There are special places in the Catskills which we like to visit at any time of the year. One of those is Inspiration Point in Kaaterskill Clove. The site has been a favorite for Catskill hikers for more than 150 years, and there’s good reason. Inspiration Point towers above the rim of Kaaterskill Clove, a place which has often been referred to as the “Grand Canyon of the East.”


Take Rte. 23A to Haines Falls and turn east onto County Rt. 18. Turn right on Laurel House Road, and park at the end of the road. The new dirt trail will lead you to Kaaterskill Falls. But we want you to find the Blue Trail. (get a hiking map of the North Lake vicinity.)
The Blue Trail takes you south to the Layman Monument. Poor Frank Layman died there early in the 20th Century while he was fighting a forest fire. They have cut the foliage there so that his monument has a fine, but distant, view of Haines Falls.

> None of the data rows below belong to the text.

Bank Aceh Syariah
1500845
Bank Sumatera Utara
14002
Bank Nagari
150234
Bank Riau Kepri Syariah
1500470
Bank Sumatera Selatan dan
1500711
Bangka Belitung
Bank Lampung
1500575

Beyond the monument, the trail turns east and soon brings you to the brink of Kaaterskill Clove itself. If you have not been here before, be prepared for a great surprise; Kaaterskill Clove is a lot bigger than you imagine. It’s about three miles long, a mile wide and a thousand feet deep. The slopes are steep, dropping those thousand feet in less than one half mile, and the visual impact of this makes the clove seem bigger than it is.

On an autumn day the clove is at its best, deep, rugged and picturesque. Hike eastward and the Hudson Valley soon comes into view. Continue along the blue trail and you soon pass some large rocky knobs which caught the eye of Thomas Cole. The renowned Hudson Valley artist painted at least one canvas right here. So did Sanford Robinson Gifford.

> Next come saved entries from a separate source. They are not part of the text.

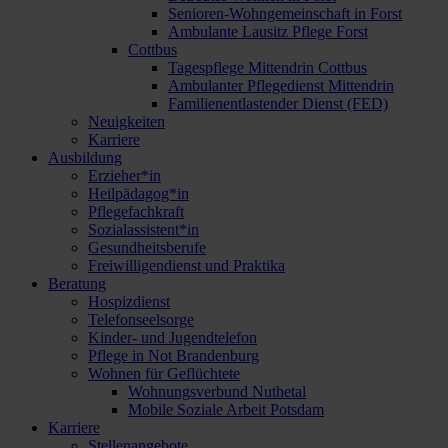
Senioren-Wohngemeinschaft in Forst
Ambulante Lausitz Pflege Forst
Cottbus
Tagespflege Mittendrin Cottbus
Ambulanter Pflegedienst Mittendrin
Familienentlastender Dienst (FED)
Neuigkeiten
Karriere
Ausbildung
Erzieher*in
Heilpädagog*in
Pflegefachkraft
Sozialassistent*in
Gesundheitsberufe
Freiwilligendienst und Praktika
Beratung
Hospizdienst
Telefonseelsorge
Kinder- und Jugendtelefon
Pflege in Not Brandenburg
Wohnen für Geflüchtete
Wohnungsverbund Nuthetal
Mobile Soziale Arbeit Potsdam
Karriere
Stellenangebote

There is of course a geological story here. The great canyon is a relatively new landscape feature. A hundred thousand years ago, or so, the Hudson Valley was glaciated, filled to the brim with a stream of ice called the Illinoian glacier. This river of ice passed the escarpment of the Catskill Front which was, back then, unblemished by any large canyons. Only after the ice melted did Kaaterskill Creek form and start to erode its deep canyon. That makes the clove less than 100,000 years old. Big as it is, the clove is extremely young by geological standards.

Inspiration Point is just a little farther down the clove. Look for a fine platform with a cliff in front. People have found this the best place to take in the clove’s view. Landscape artists have seen the same. But Geologists have discovered that this is the best place to understand the glacial history of the clove. Look at that platform carefully; it has been scoured by the passing ice into a beautiful smooth polished surface. It’s only marred by the striations gouged into it by the passing ice. The cliff here is the product of glacial work. It faces westward and was formed when great masses of rock were broken loose and plucked away by the passing and westward moving ice.

About 18,000 years ago the Hudson Valley witnessed another glaciation. Once again, a great stream of ice, the Wisconsin glacier, flooded the valley. This time some of the ice branched off and flowed westward up Kaaterskill Clove. This stream of ice would not stop until it reached nearly to Prattsville. It’s this ice that made Inspiration Point.
Gaze down to the bottom of the valley and then to the other side of the clove. Look up and down the valley. When you realize that all this was filled with moving ice you begin to get a sense of just how great an event this glaciation was. For a century and a half hikers and artists have come here to marvel at the landscape as it is; geologists come here and marvel as to how it was.